Programming Exercise 1: Linear Regression

I started working on the Machine Learning course by Andrew Ng. The following blog post contains exercise solution for linear regression using gradient descent algorithm. Also, this blog post is available as a jupyter notebook on GitHub.

This exercise was done using Numpy library functions. I also used scikit-learn library to demonstrate another way of linear regression plotting.

In [1]:

# Standard imports. Importing seaborn for styling.
%matplotlib inline
import numpy as np
import matplotlib.pyplot as plt
import seaborn; seaborn.set_style("whitegrid")

2 Linear regression with one variable

2.1 Plotting the Data

We start by importing the exercise txt file, reading the file, and then unpacking the values to X and y variables:

In [2]:

# Exercise txt file import
data = 'data/ex1data1.txt'

# reading the file and unpacking the values to X and y
x, y = np.loadtxt(data, delimiter=',', usecols=(0, 1), unpack=True)

# viewing the imported values (first 5)
x[:5], y[:5]

Out[2]:

(array([ 6.1101,  5.5277,  8.5186,  7.0032,  5.8598]),
 array([ 17.592 ,   9.1302,  13.662 ,  11.854 ,   6.8233]))

To take into account the intercept term (θ0), we add an additional first column to X and set it to all ones (as it is mentioned in the exercise instruction):

In [3]:

X = np.ones((len(x), 2))
X[:,1] = x
X[:5]

Out[3]:

array([[ 1.    ,  6.1101],
       [ 1.    ,  5.5277],
       [ 1.    ,  8.5186],
       [ 1.    ,  7.0032],
       [ 1.    ,  5.8598]])

Scatter plot of training data:

In [4]:

plt.scatter(X[:,1], y, marker='x', c='r', s=20)
plt.xlabel("Population of City in 10,000s")
plt.ylabel("Profit in $10,000s");

Using scikit-learn library to plot linear regression. Printing the intercept and slope of the model:

In [5]:

from sklearn.linear_model import LinearRegression
model = LinearRegression(fit_intercept=True)

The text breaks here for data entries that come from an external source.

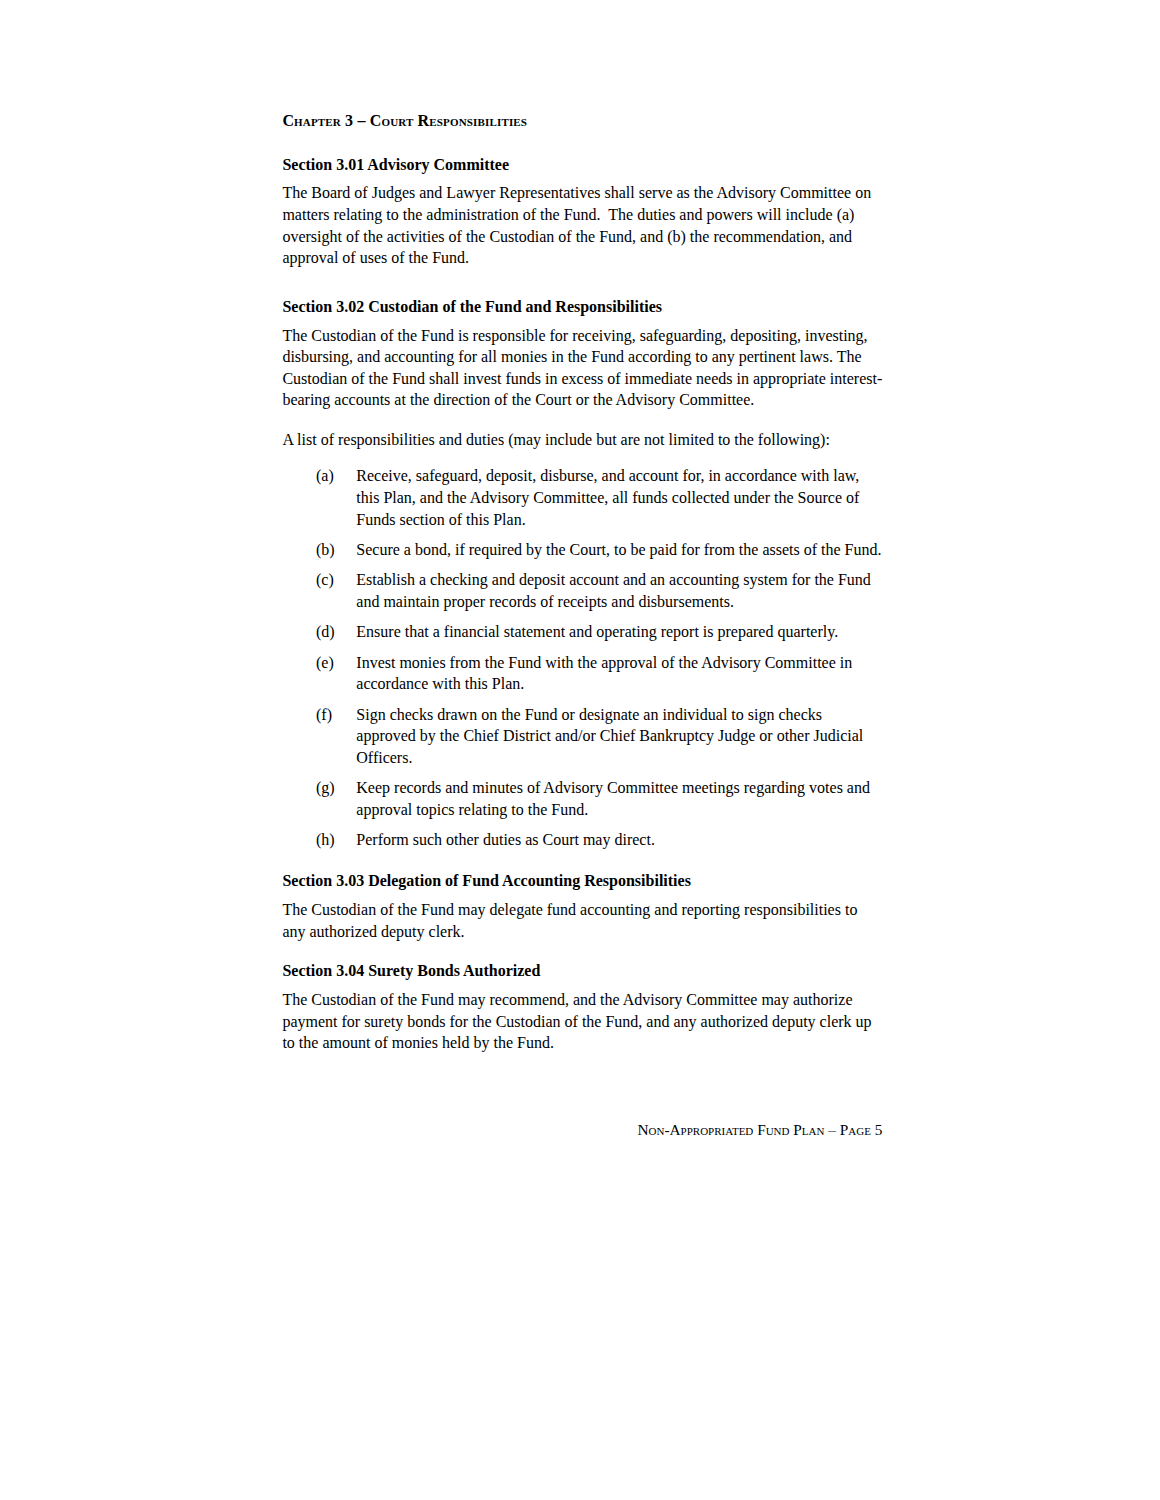Chapter 3 – Court Responsibilities
Section 3.01 Advisory Committee
The Board of Judges and Lawyer Representatives shall serve as the Advisory Committee on matters relating to the administration of the Fund. The duties and powers will include (a) oversight of the activities of the Custodian of the Fund, and (b) the recommendation, and approval of uses of the Fund.
Section 3.02 Custodian of the Fund and Responsibilities
The Custodian of the Fund is responsible for receiving, safeguarding, depositing, investing, disbursing, and accounting for all monies in the Fund according to any pertinent laws. The Custodian of the Fund shall invest funds in excess of immediate needs in appropriate interest-bearing accounts at the direction of the Court or the Advisory Committee.
A list of responsibilities and duties (may include but are not limited to the following):
Receive, safeguard, deposit, disburse, and account for, in accordance with law, this Plan, and the Advisory Committee, all funds collected under the Source of Funds section of this Plan.
Secure a bond, if required by the Court, to be paid for from the assets of the Fund.
Establish a checking and deposit account and an accounting system for the Fund and maintain proper records of receipts and disbursements.
Ensure that a financial statement and operating report is prepared quarterly.
Invest monies from the Fund with the approval of the Advisory Committee in accordance with this Plan.
Sign checks drawn on the Fund or designate an individual to sign checks approved by the Chief District and/or Chief Bankruptcy Judge or other Judicial Officers.
Keep records and minutes of Advisory Committee meetings regarding votes and approval topics relating to the Fund.
Perform such other duties as Court may direct.
Section 3.03 Delegation of Fund Accounting Responsibilities
The Custodian of the Fund may delegate fund accounting and reporting responsibilities to any authorized deputy clerk.
Section 3.04 Surety Bonds Authorized
The Custodian of the Fund may recommend, and the Advisory Committee may authorize payment for surety bonds for the Custodian of the Fund, and any authorized deputy clerk up to the amount of monies held by the Fund.
Non-Appropriated Fund Plan – Page 5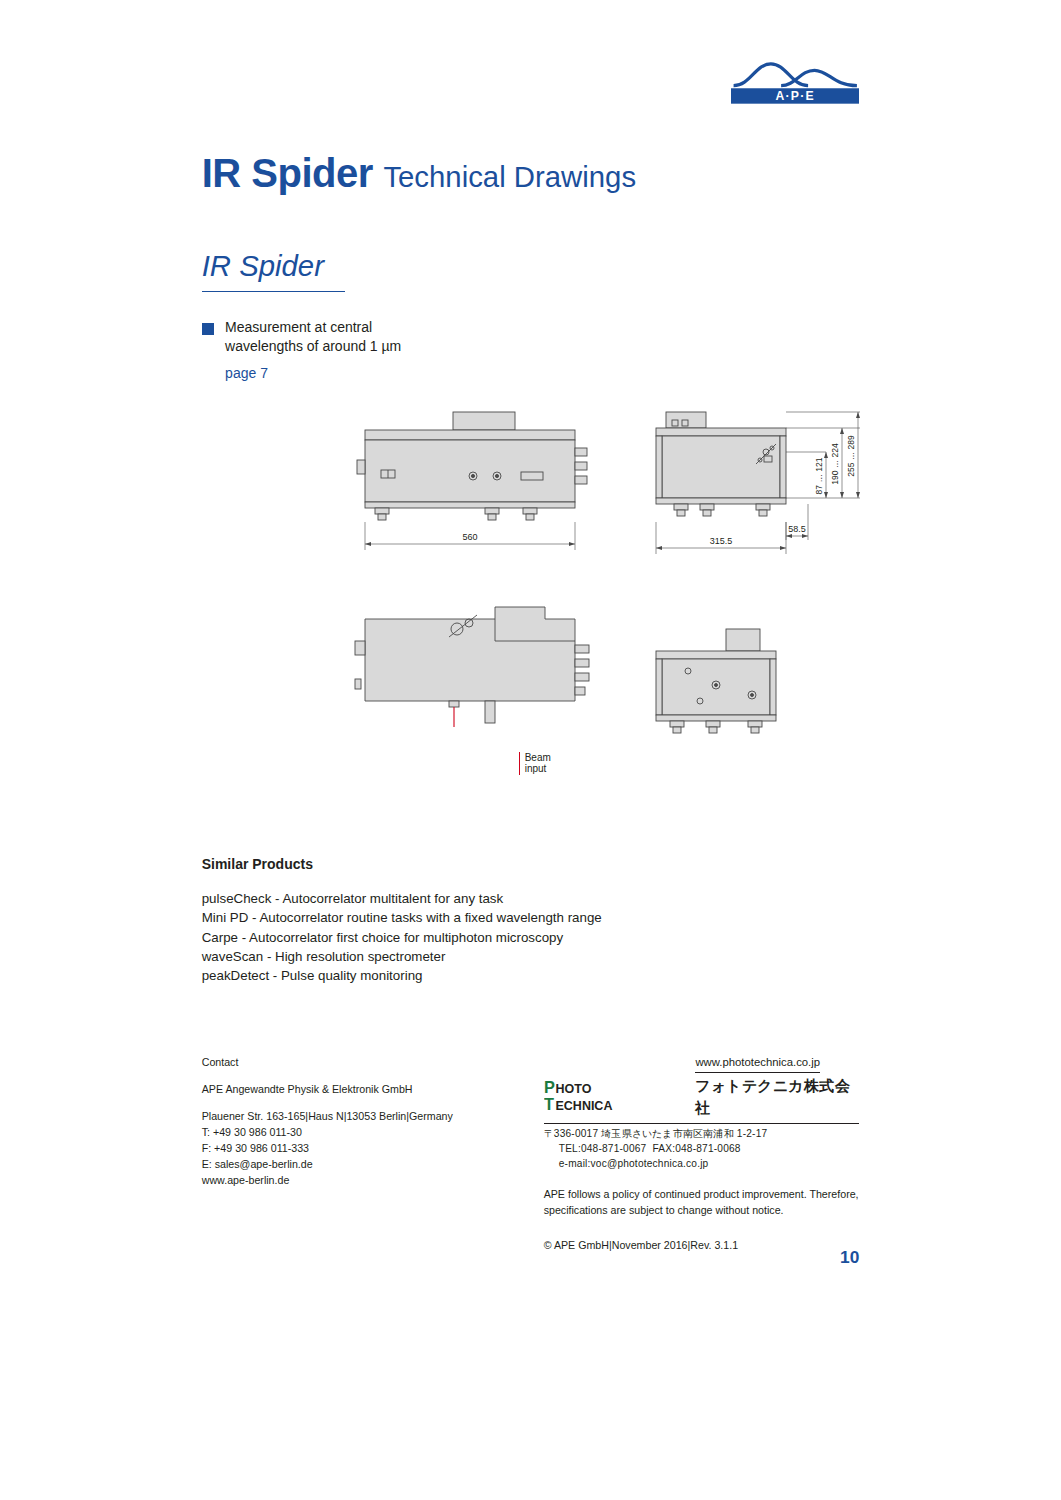A·P·E
IR Spider Technical Drawings
IR Spider
Measurement at central
wavelengths of around 1 µm
page 7
560
315.5 58.5 87 … 121 190 … 224 255 … 289
Beam
input
Similar Products
pulseCheck - Autocorrelator multitalent for any task
Mini PD - Autocorrelator routine tasks with a fixed wavelength range
Carpe - Autocorrelator first choice for multiphoton microscopy
waveScan - High resolution spectrometer
peakDetect - Pulse quality monitoring
Contact
APE Angewandte Physik & Elektronik GmbH
Plauener Str. 163-165|Haus N|13053 Berlin|Germany
T: +49 30 986 011-30
F: +49 30 986 011-333
E: sales@ape-berlin.de
www.ape-berlin.de
P HOTO T ECHNICA
www.phototechnica.co.jp
フォトテクニカ株式会社
〒336-0017 埼玉県さいたま市南区南浦和 1-2-17
TEL:048-871-0067 FAX:048-871-0068
e-mail:voc@phototechnica.co.jp
APE follows a policy of continued product improvement. Therefore, specifications are subject to change without notice.
© APE GmbH|November 2016|Rev. 3.1.1
10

model.fit(X[:,1][:, np.newaxis], y)

xfit = np.linspace(5, 23, 1000)
yfit = model.predict(xfit[:, np.newaxis])

plt.scatter(X[:,1], y, marker='x', c='r', s=20, label='data')
plt.plot(xfit, yfit, label='h(x) = %0.2f + %0.2fx'%(model.intercept_, model.coef_[0]))
plt.xlabel("Population of City in 10,000s")
plt.ylabel("Profit in $10,000s")
pst = plt.legend(loc='lower right', frameon=True)
pst.get_frame().set_edgecolor('k');
print("Model intercept: ", model.intercept_)
print("Model slope:     ", model.coef_[0])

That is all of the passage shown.